Energy infrastructure provider, Williams Partners L.P. (WPZ - Snapshot Report) announced that it has acquired Williams Cos. Inc.'s (WMB - Analyst Report) currently in-service Alberta, Canada operations for $1.2 billion.
The acquisition will be immediately accretive to Williams Partners and positions it for future growth in Canada. The assets being acquired include an oil sands offgas processing plant near Fort McMurray, about 260 miles of NGL and olefins pipelines, as well as an NGL/olefins fractionation facility and butylene/butane splitter facility at Redwater.

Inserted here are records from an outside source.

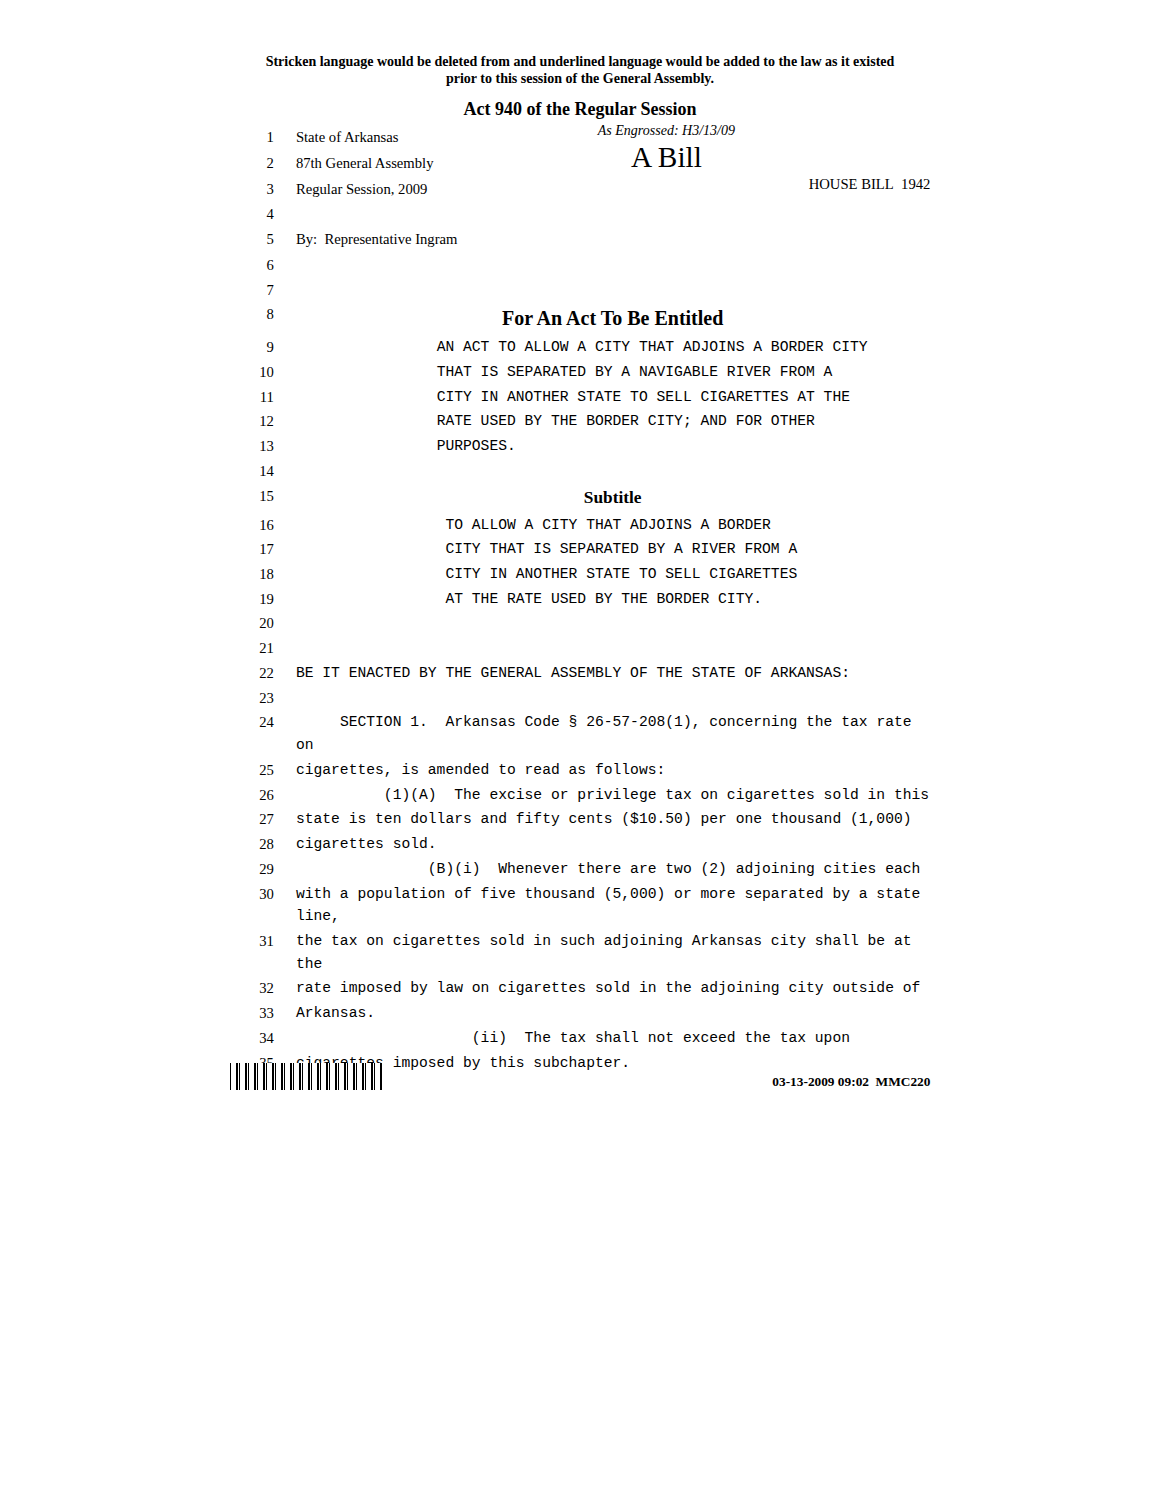Stricken language would be deleted from and underlined language would be added to the law as it existed
prior to this session of the General Assembly.
Act 940 of the Regular Session
| 1 | State of Arkansas |
| 2 | 87th General Assembly |
| 3 | Regular Session, 2009 |
| 4 | |
| 5 | By: Representative Ingram |
| 6 | |
| 7 | |
| 8 | For An Act To Be Entitled |
| 9 | AN ACT TO ALLOW A CITY THAT ADJOINS A BORDER CITY |
| 10 | THAT IS SEPARATED BY A NAVIGABLE RIVER FROM A |
| 11 | CITY IN ANOTHER STATE TO SELL CIGARETTES AT THE |
| 12 | RATE USED BY THE BORDER CITY; AND FOR OTHER |
| 13 | PURPOSES. |
| 14 | |
| 15 | Subtitle |
| 16 | TO ALLOW A CITY THAT ADJOINS A BORDER |
| 17 | CITY THAT IS SEPARATED BY A RIVER FROM A |
| 18 | CITY IN ANOTHER STATE TO SELL CIGARETTES |
| 19 | AT THE RATE USED BY THE BORDER CITY. |
| 20 | |
| 21 | |
| 22 | BE IT ENACTED BY THE GENERAL ASSEMBLY OF THE STATE OF ARKANSAS: |
| 23 | |
| 24 | SECTION 1. Arkansas Code § 26-57-208(1), concerning the tax rate on |
| 25 | cigarettes, is amended to read as follows: |
| 26 | (1)(A) The excise or privilege tax on cigarettes sold in this |
| 27 | state is ten dollars and fifty cents ($10.50) per one thousand (1,000) |
| 28 | cigarettes sold. |
| 29 | (B)(i) Whenever there are two (2) adjoining cities each |
| 30 | with a population of five thousand (5,000) or more separated by a state line, |
| 31 | the tax on cigarettes sold in such adjoining Arkansas city shall be at the |
| 32 | rate imposed by law on cigarettes sold in the adjoining city outside of |
| 33 | Arkansas. |
| 34 | (ii) The tax shall not exceed the tax upon |
| 35 | cigarettes imposed by this subchapter. |
As Engrossed: H3/13/09
A Bill
HOUSE BILL 1942
03-13-2009 09:02 MMC220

The Canadian operations have competitive advantages and long-term contracts that are expected to produce strong cash flows for Williams Partners. The operating results are expected to contribute distributable cash flow of about $135 million to $160 million for the remainder of 2014 and $200 million to $240 million in 2015.
Williams Partners funded the acquisition with the issuance to Williams Cos. of 25.6 million Class D payment-in-kind (PIK) limited-partner units, $25 million in cash and an increase to the general partner’s capital account to maintain Williams Cos.' 2% general-partner interest. Williams currently owns about 66% of Williams Partners, including the general-partner interest.
Williams Partners is an energy master limited partnership engaged in gathering, transportation, treating and processing of natural gas as well as fractionation and storage of NGLs. The partnership owns interests in three major interstate natural gas pipelines that together deliver 14% of the natural gas consumed in the U.S. The partnership’s gathering and processing assets include large-scale operations in the U.S. Rocky Mountains as well as onshore and offshore Gulf of Mexico.
Williams Partners currently carries a short-term Zacks Rank #3 (Hold). Better-ranked stocks in the same sector include Willbros Group Inc. and Patterson-UTI Energy Inc. (PTEN - Analyst Report). Both these stocks hold a Zacks Rank #1 (Strong Buy).